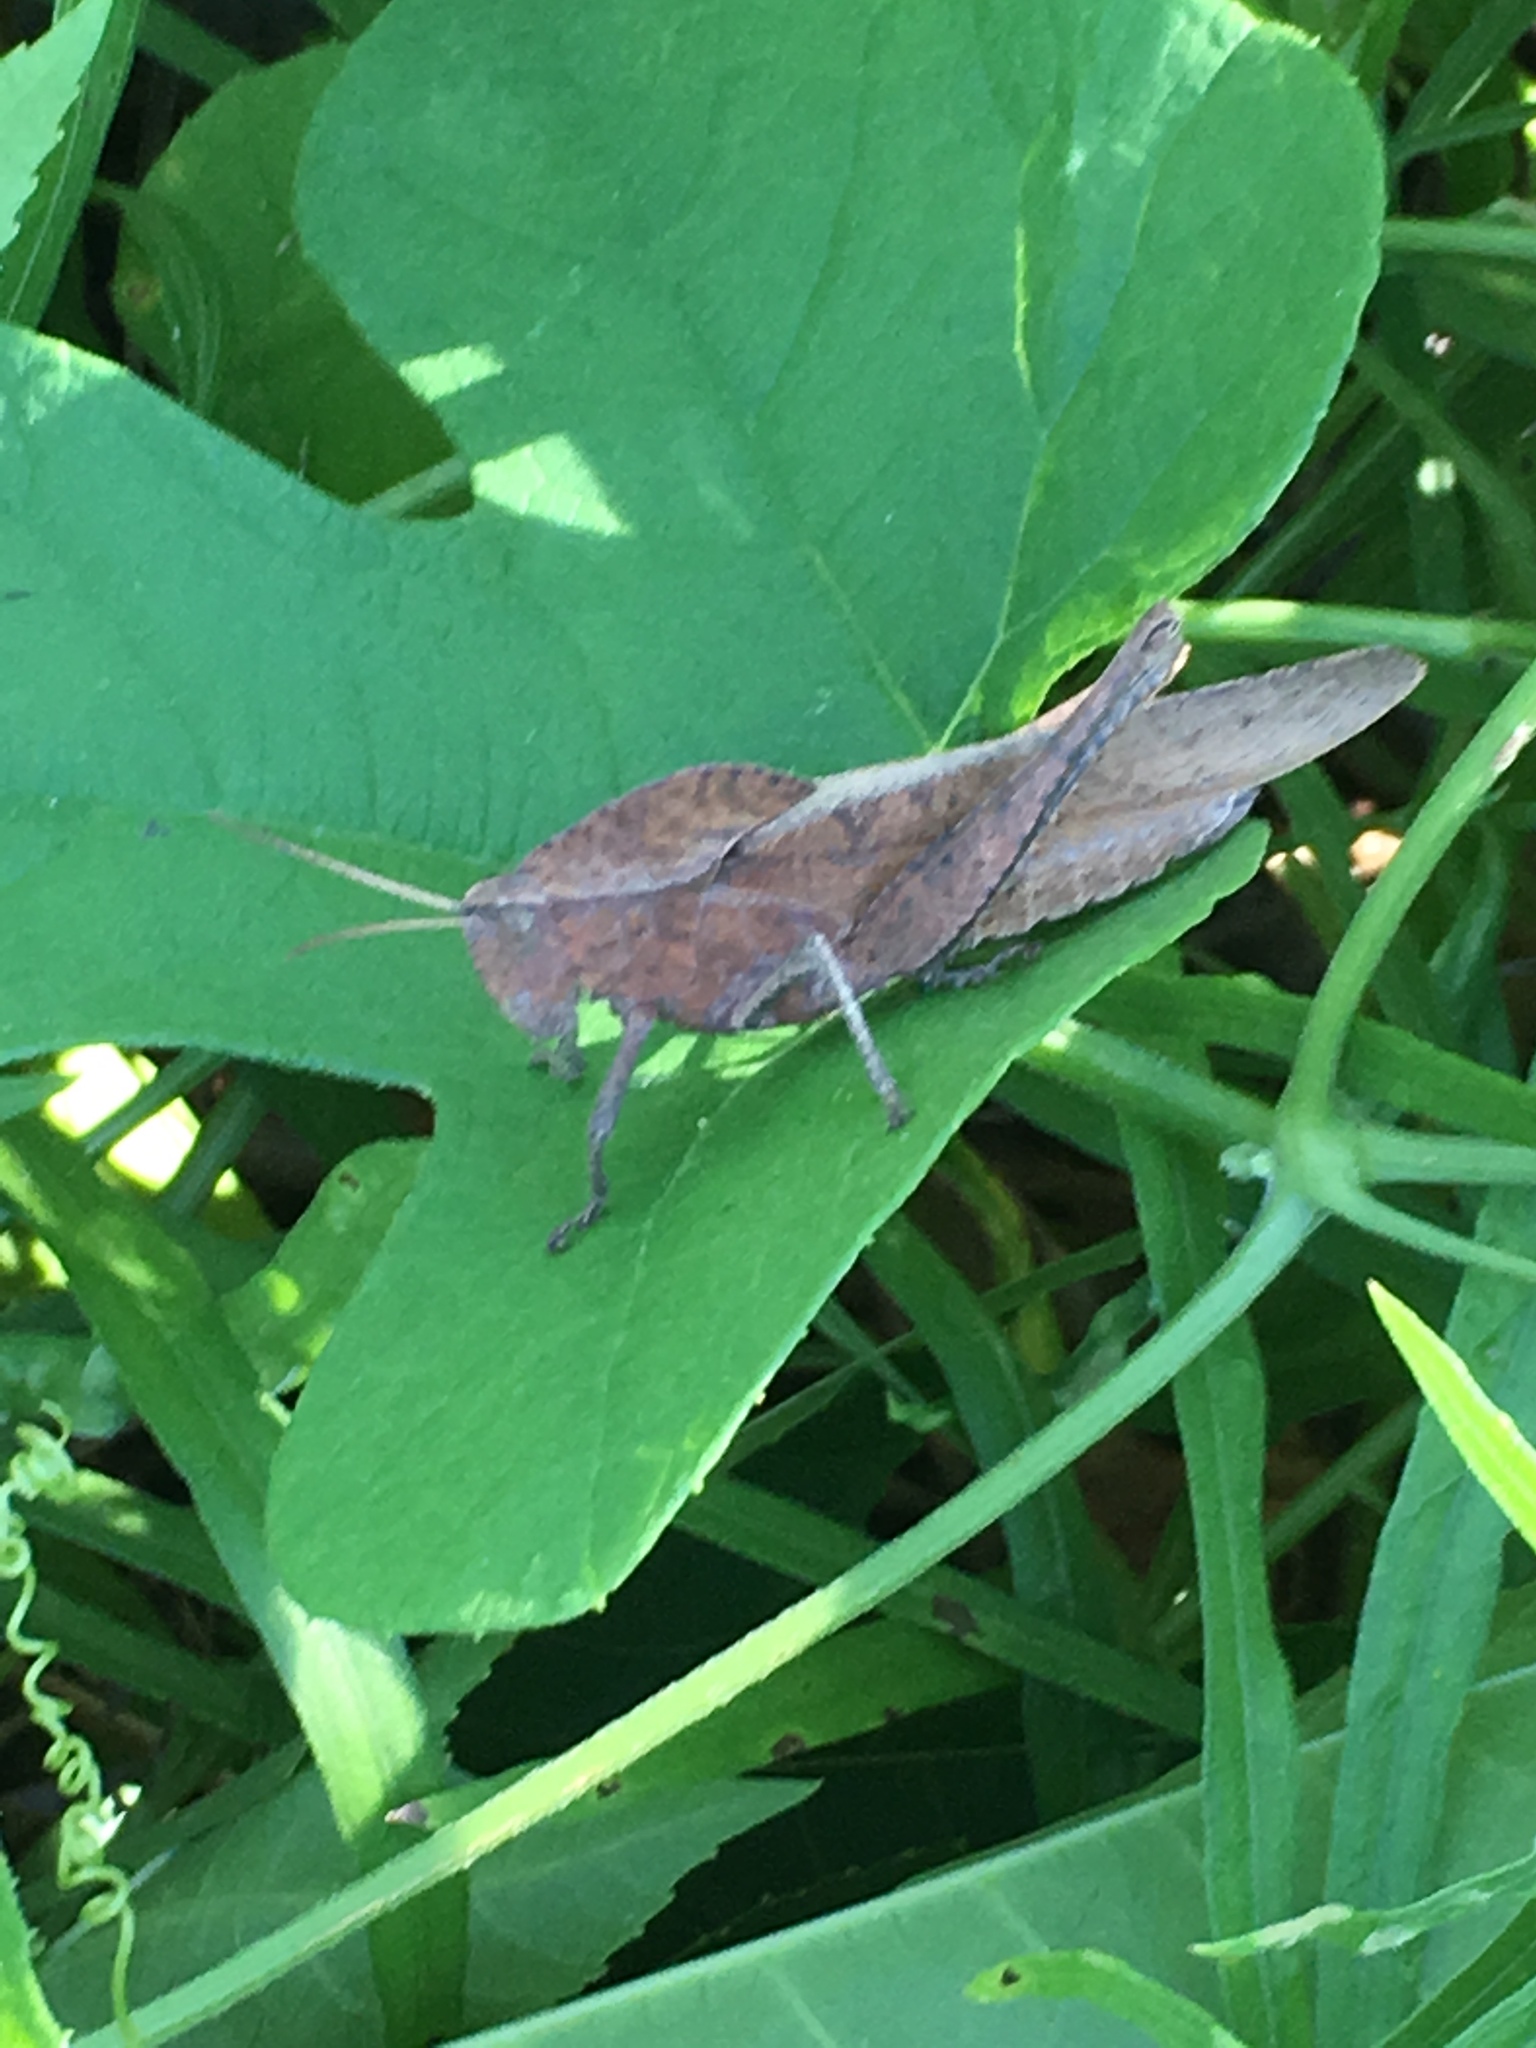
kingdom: Animalia
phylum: Arthropoda
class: Insecta
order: Orthoptera
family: Romaleidae
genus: Xyleus
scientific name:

___

* Exercise brief
Copy the data above with "scientific name" replaced by "binomial name" and every other line unchanged, leaving out the pictures.

* Complete answer
kingdom: Animalia
phylum: Arthropoda
class: Insecta
order: Orthoptera
family: Romaleidae
genus: Xyleus
binomial name:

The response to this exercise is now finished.